Analysis: Antebellum Law and Politics

The political and legal landscape in the first decades of the nineteenth century reflected a nation struggling to define itself and what it meant to be a citizen of the United States. The War of 1812 tested the military resolve of the new nation, and forced the British to respect US sovereignty. When Henry Clay referred to the “sacred rights of the American freeman” in his speech to Congress in 1813, his audience understood that he did not include American Indians or African Americans in this category. He did, however, include people who were not born in the United States but had become citizens. Indeed, the question of who was an American at all, and whose rights were bound to be respected, drove political and legal action during this period.

A vexing issue to the new nation involved the delicate balance between states’ rights and the powers of the federal government. Colonies with unique characteristics and traditions before the Revolution became states that were expected to be able to operate together as a unified nation under a narrowly defined central government. The memory of the Revolutionary War was still fresh, and many Americans were wary of centralized power. The authority of the federal government to regulate trade, settlement, and commerce was tested repeatedly. Throughout this period, the Supreme Court defined and broadened its reach. State laws could not contradict or countermand federal laws, and when South Carolina rejected trade tariffs in 1833, armed federal intervention was threatened.

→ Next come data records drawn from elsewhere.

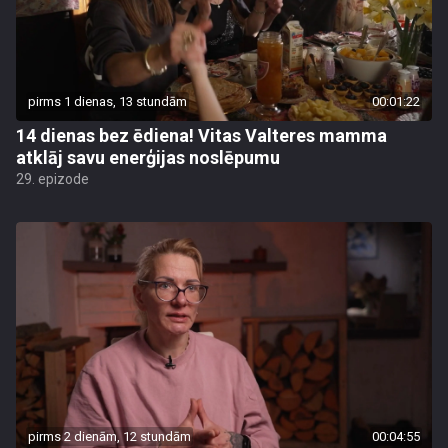
pirms 1 dienas, 13 stundām
00:01:22
14 dienas bez ēdiena! Vitas Valteres mamma
atklāj savu enerģijas noslēpumu
29. epizode
pirms 2 dienām, 12 stundām
00:04:55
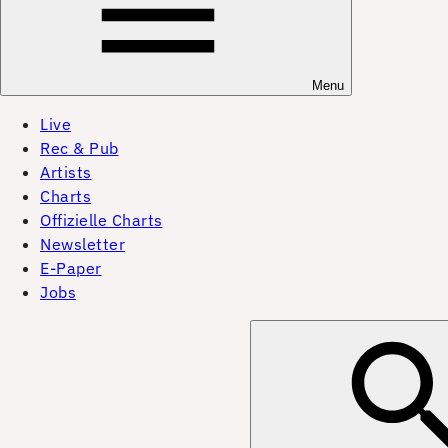
Menu
Live
Rec & Pub
Artists
Charts
Offizielle Charts
Newsletter
E-Paper
Jobs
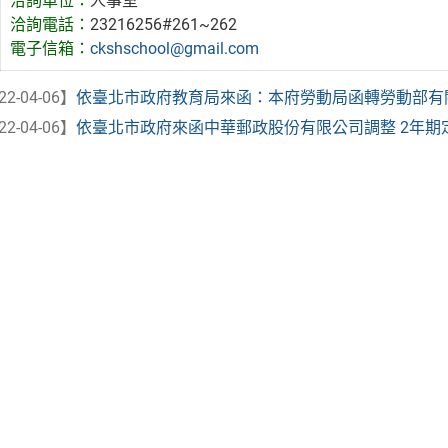
洽詢單位：
人事室
洽詢電話：
23216256#261~262
電子信箱：
ckshschool@gmail.com
22-04-06】
依臺北市政府教育局來函：本府勞動局函轉勞動部有關「
22-04-06】
依臺北市政府來函中華郵政股份有限公司調整 2年期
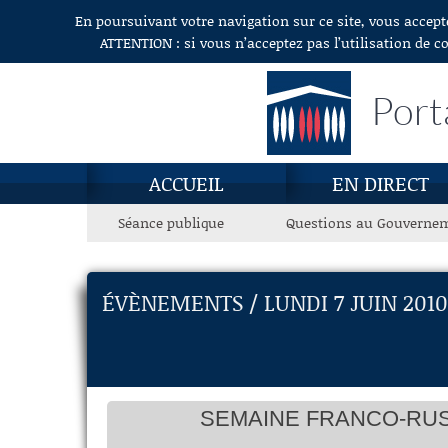
En poursuivant votre navigation sur ce site, vous accept
Aller au contenu
ATTENTION : si vous n’acceptez pas l’utilisation de c
Port
ACCUEIL
EN DIRECT
Séance publique
Questions au Gouverne
ÉVÈNEMENTS / LUNDI 7 JUIN 2010
SEMAINE FRANCO-RUS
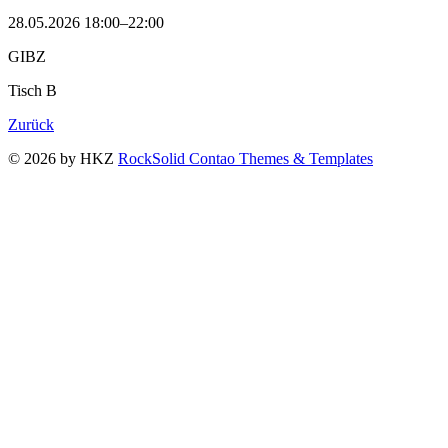
28.05.2026 18:00–22:00
GIBZ
Tisch B
Zurück
© 2026 by HKZ
RockSolid Contao Themes & Templates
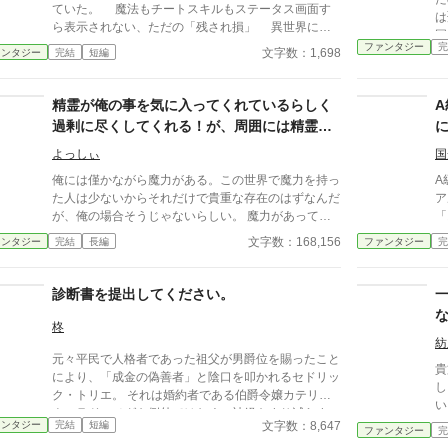
ていた。 魔法もチートスキルもステータス画面す
は
ら表示されない、ただの「残され損」 異世界に行
国
けなかった俺を待っていたのは、世知辛い現実だっ
ファンタジー
完
文字数：1,698
ァンタジー
完結
短編
た。 AI使用状況 GoogleのGeminiさん使ってます〜
誤字脱字チェックと調べ物お願いしてます
精霊が俺の事を気に入ってくれているらしく
過剰に尽くしてくれる！が、周囲には精霊が
見えず俺の評価はよろしくない
よっしぃ
国
俺には僅かながら魔力がある。この世界で魔力を持っ
A
た人は少ないからそれだけで貴重な存在のはずなんだ
ア
が、俺の場合そうじゃないらしい。 魔力があっても
「
普通の魔法が使えない俺。 そんな俺が唯一使える魔
し
文字数：168,156
ァンタジー
完結
長編
ファンタジー
完
法・・・・そんなのねーよ！ 因みに俺の周囲には何
リ
故か精霊が頻繁にやってくる。 任意の精霊を召還す
持
るのは実はスキルなんだが、召喚した精霊をその場に
ギ
診断書を提出してください。
留め使役するには魔力が必要だが、俺にスキルはない
た
ぞ。 極稀にスキルを所持している冒険者がいるが、
れ
柊
引く手あまたでウラヤマ！ そうそう俺の総魔力量は
証
紡
元々平民で人格者であった祖父が男爵位を賜ったこと
少なく、精霊が俺の周囲で顕現化しても何かをさせる
貴
により、「成金の偽善者」と陰口を叩かれるセドリッ
程の魔力がないから直ぐに姿が消えてしまう。 そん
し
ク・トリエ。 それは婚約者である伯爵令嬢カテリー
なある日転機が訪れる。 いつもの如く精霊が俺の魔
い
ナ・ラドゥメグも例外ではなく、神経をすり減らす
力をねだって頂いちゃう訳だが、大抵俺はその場で気
手
文字数：8,647
ァンタジー
完結
短編
日々を送っていた。 そいてラドゥメグ伯爵家を訪れ
ファンタジー
完
を失う。 昔ひょんな事から助けた精霊が俺の所に現
を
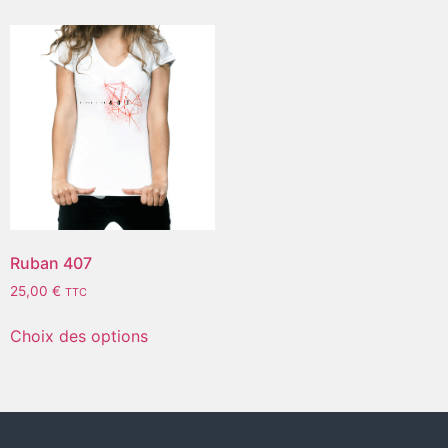
Ruban 407
25,00
€
TTC
Choix des options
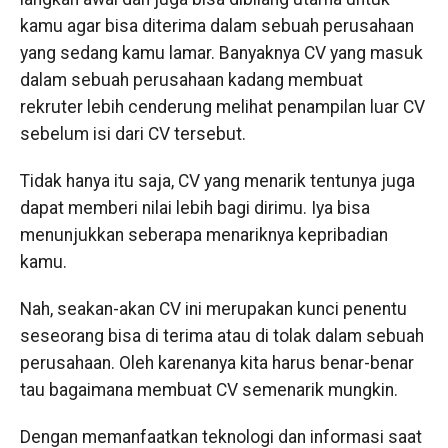
kamu agar bisa diterima dalam sebuah perusahaan
yang sedang kamu lamar. Banyaknya CV yang masuk
dalam sebuah perusahaan kadang membuat
rekruter lebih cenderung melihat penampilan luar CV
sebelum isi dari CV tersebut.
Tidak hanya itu saja, CV yang menarik tentunya juga
dapat memberi nilai lebih bagi dirimu. Iya bisa
menunjukkan seberapa menariknya kepribadian
kamu.
Nah, seakan-akan CV ini merupakan kunci penentu
seseorang bisa di terima atau di tolak dalam sebuah
perusahaan. Oleh karenanya kita harus benar-benar
tau bagaimana membuat CV semenarik mungkin.
Dengan memanfaatkan teknologi dan informasi saat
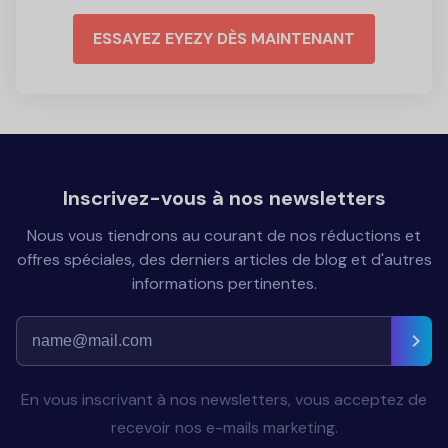
ESSAYEZ EYEZY DÈS MAINTENANT
Inscrivez-vous à nos newsletters
Nous vous tiendrons au courant de nos réductions et
offres spéciales, des derniers articles de blog et d'autres
informations pertinentes.
En vous inscrivant à nos newsletters, vous acceptez de
recevoir nos e-mails marketing.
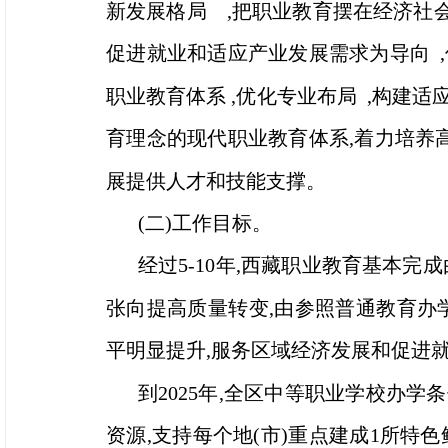
新发展格局 ,把职业教育摆在经济社会
促进就业和适应产业发展需求为导向 ,
职业教育体系 ,优化专业布局 ,构建
育理念的现代职业教育体系,着力培养
展提供人才和技能支撑。
(二)工作目标。
经过5-10年,西藏职业教育基本
张向提高质量转变,由参照普通教育办
平明显提升,服务区域经济发展和促进
到2025年,全区中等职业学校办
资源,支持每个地(市)重点建成1所特色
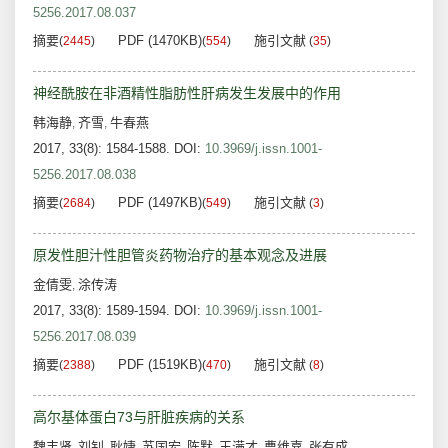
5256.2017.08.037
摘要
PDF (1470KB)
施引文献
(
2445
)
(
554
)
(
35
)
神经酰胺在非酒精性脂肪性肝病发生发展中的作用
韩海静
齐雪
牛春燕
,
,
2017, 33(8): 1584-1588.
DOI:
10.3969/j.issn.1001-
5256.2017.08.038
摘要
PDF (1497KB)
施引文献
(
2684
)
(
549
)
(
3
)
原发性胆汁性胆管炎药物治疗的基本观念及进展
金倩雯
涂传涛
,
2017, 33(8): 1589-1594.
DOI:
10.3969/j.issn.1001-
5256.2017.08.039
摘要
PDF (1519KB)
施引文献
(
2388
)
(
470
)
(
8
)
高尔基体蛋白73与肝脏疾病的关系
魏丰贤
刘钊
耿婕
苏国宏
陈默
王满才
曹维嘉
张有成
,
,
,
,
,
,
,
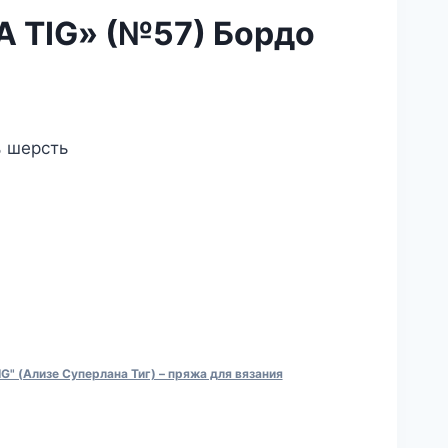
 TIG» (№57) Бордо
альная
екущая
на:
% шерсть
а
8.00₽.
G" (Ализе Суперлана Тиг) – пряжа для вязания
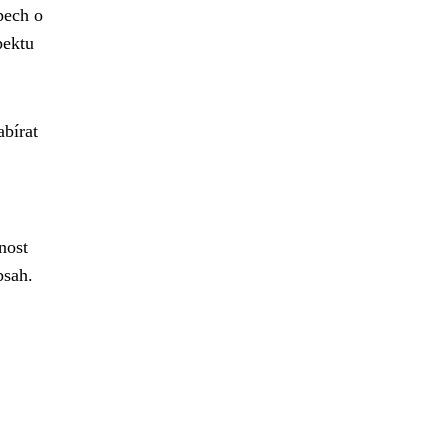
pech o
pektu
abírat
nost
bsah.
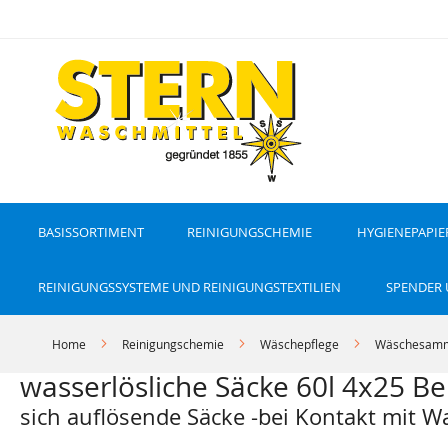
D
i
r
e
k
t
z
u
m
I
n
h
a
l
t
BASISSORTIMENT
REINIGUNGSCHEMIE
HYGIENEPAPIE
REINIGUNGSSYSTEME UND REINIGUNGSTEXTILIEN
SPENDER
Home
Reinigungschemie
Wäschepflege
Wäschesamm
wasserlösliche Säcke 60l 4x25 Be
sich auflösende Säcke -bei Kontakt mit W
Z
Z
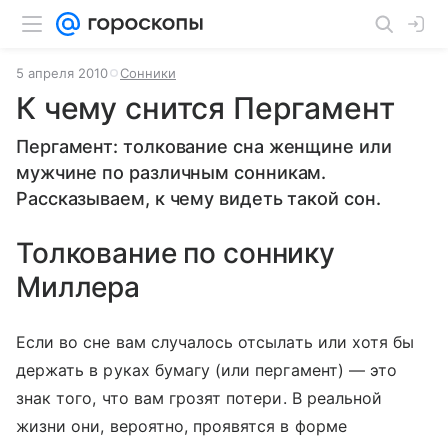
5 апреля 2010
Сонники
К чему снится Пергамент
Пергамент: толкование сна женщине или
мужчине по различным сонникам.
Рассказываем, к чему видеть такой сон.
Толкование по соннику
Миллера
Если во сне вам случалось отсылать или хотя бы
держать в руках бумагу (или пергамент) — это
знак того, что вам грозят потери. В реальной
жизни они, вероятно, проявятся в форме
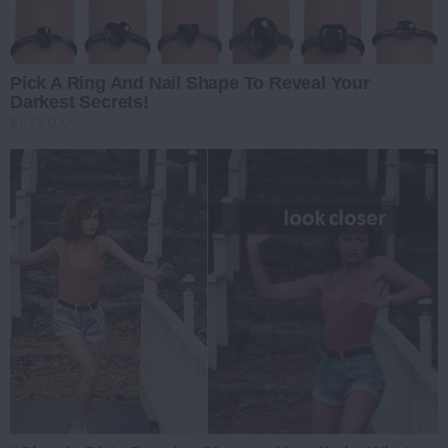
Pick A Ring And Nail Shape To Reveal Your
Darkest Secrets!
BUZZ DAY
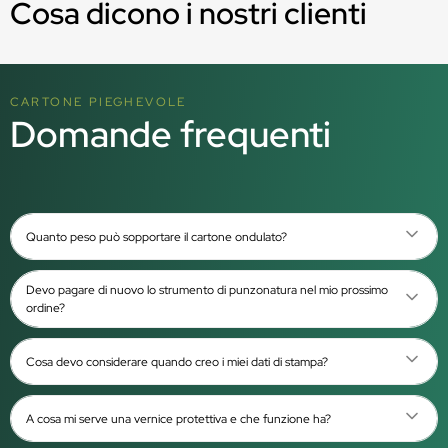
Cosa dicono i nostri clienti
CARTONE PIEGHEVOLE
Domande frequenti
Quanto peso può sopportare il cartone ondulato?
Devo pagare di nuovo lo strumento di punzonatura nel mio prossimo
ordine?
Cosa devo considerare quando creo i miei dati di stampa?
A cosa mi serve una vernice protettiva e che funzione ha?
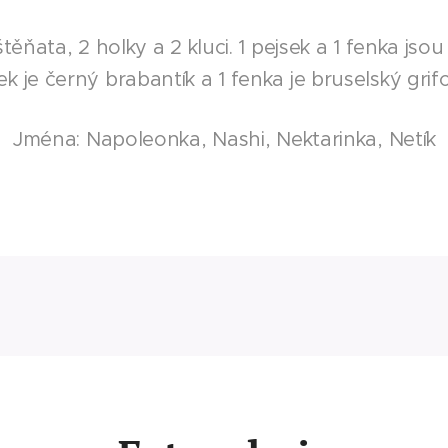
ěňata, 2 holky a 2 kluci. 1 pejsek a 1 fenka jsou č
ek je černý brabantík a 1 fenka je bruselský grif
Jména: Napoleonka, Nashi, Nektarinka, Netík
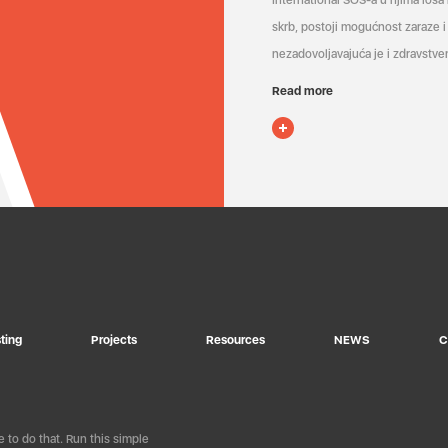
International SOS-a u njima loša
skrb, postoji mogućnost zaraze i 
nezadovoljavajuća je i zdravstven
Read more
ting
Projects
Resources
NEWS
C
 to do that. Run this simple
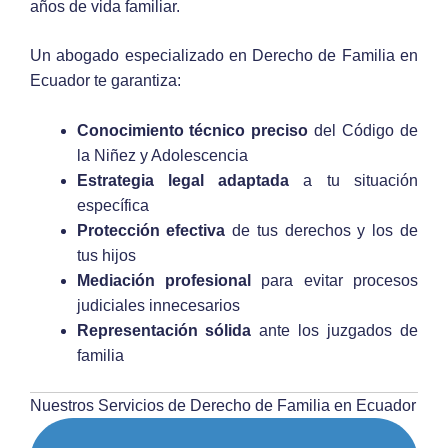
años de vida familiar.
Un abogado especializado en Derecho de Familia en
Ecuador te garantiza:
Conocimiento técnico preciso
del Código de
la Niñez y Adolescencia
Estrategia legal adaptada
a tu situación
específica
Protección efectiva
de tus derechos y los de
tus hijos
Mediación profesional
para evitar procesos
judiciales innecesarios
Representación sólida
ante los juzgados de
familia
Nuestros Servicios de Derecho de Familia en Ecuador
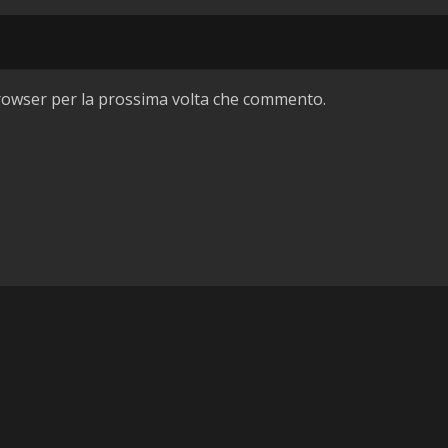
browser per la prossima volta che commento.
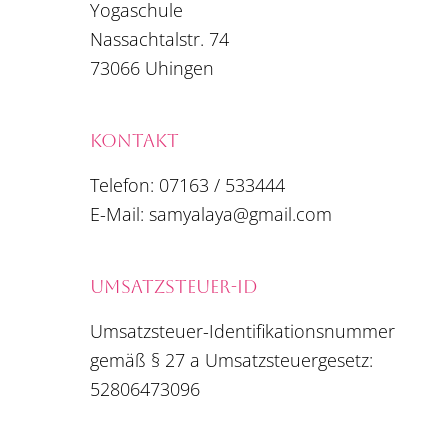
Yogaschule
Nassachtalstr. 74
73066 Uhingen
KONTAKT
Telefon: 07163 / 533444
E-Mail: samyalaya@gmail.com
UMSATZSTEUER-ID
Umsatzsteuer-Identifikationsnummer
gemäß § 27 a Umsatzsteuergesetz:
52806473096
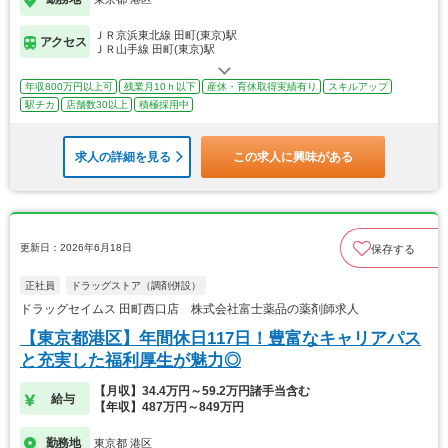
ＪＲ京浜東北線 田町(東京)駅
アクセス
ＪＲ山手線 田町(東京)駅
年収800万円以上可
残業月10ｈ以下
産休・育休取得実績有り
スキルアップ
駅チカ
店舗数30以上
積極採用中
求人の詳細を見る
この求人に興味がある
更新日：2026年6月18日
保存する
正社員
ドラッグストア（調剤併設）
ドラッグセイムス 田町西口店 株式会社富士薬品の薬剤師求人
【東京都港区】年間休日117日！豊富なキャリアパス
と充実した福利厚生が魅力◎
【月収】34.4万円～59.2万円諸手当含む
給与
【年収】487万円～849万円
勤務地
東京都 港区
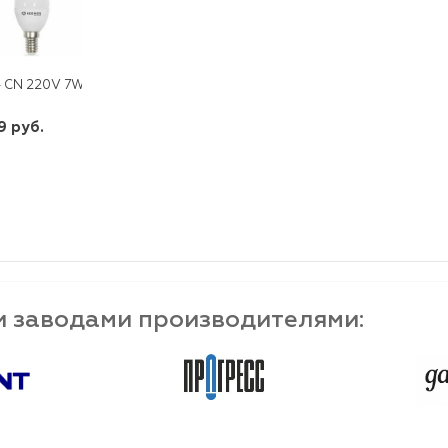
4 CN 220V 7W LED 4500K КОСМОС
9 руб.
шт
-
+
и заводами производителями:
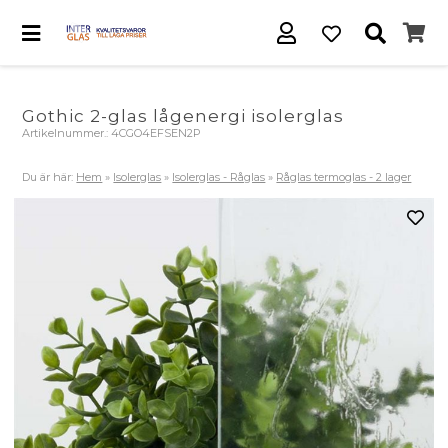
Gothic 2-glas lågenergi isolerglas
Artikelnummer.:
4CGO4EFSEN2P
Du är här:
Hem
»
Isolerglas
»
Isolerglas - Råglas
»
Råglas termoglas - 2 lager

The newly muscular federal government was able to push forward with westward and southern expansion, declaring under the Monroe Doctrine that the continents of North and South America were no longer available for colonization by European powers, and acquiring vast swaths of territory from Mexico, France, and Spain. The stage was also set for the removal of native tribes, whose traditional lands were coveted by white settlers, and whose rights were hotly debated, with calls for Indian resettlement winning out in the end.

States were also deeply divided over the issue of slavery, and attempts at compromise during this period forestalled, but could not prevent, a final collapse of the Union. The increasingly antislavery North was enraged by the Fugitive Slave Act, which required the capture and return of escaped slaves discovered in free states. This was part of the Compromise of 1850, which sought to keep the Union together by accommodating both pro- and antislavery interests. The 1854 Kansas-Nebraska Act allowed the citizens of those two territories to choose whether to allow slavery or not, which set the stage for bloody pre–Civil War conflicts there. The 1857 Dred Scott Supreme Court decision, which concluded, essentially, that slaves were considered property even in free states, and that free blacks could never be citizens, further increased tension in the divided nation.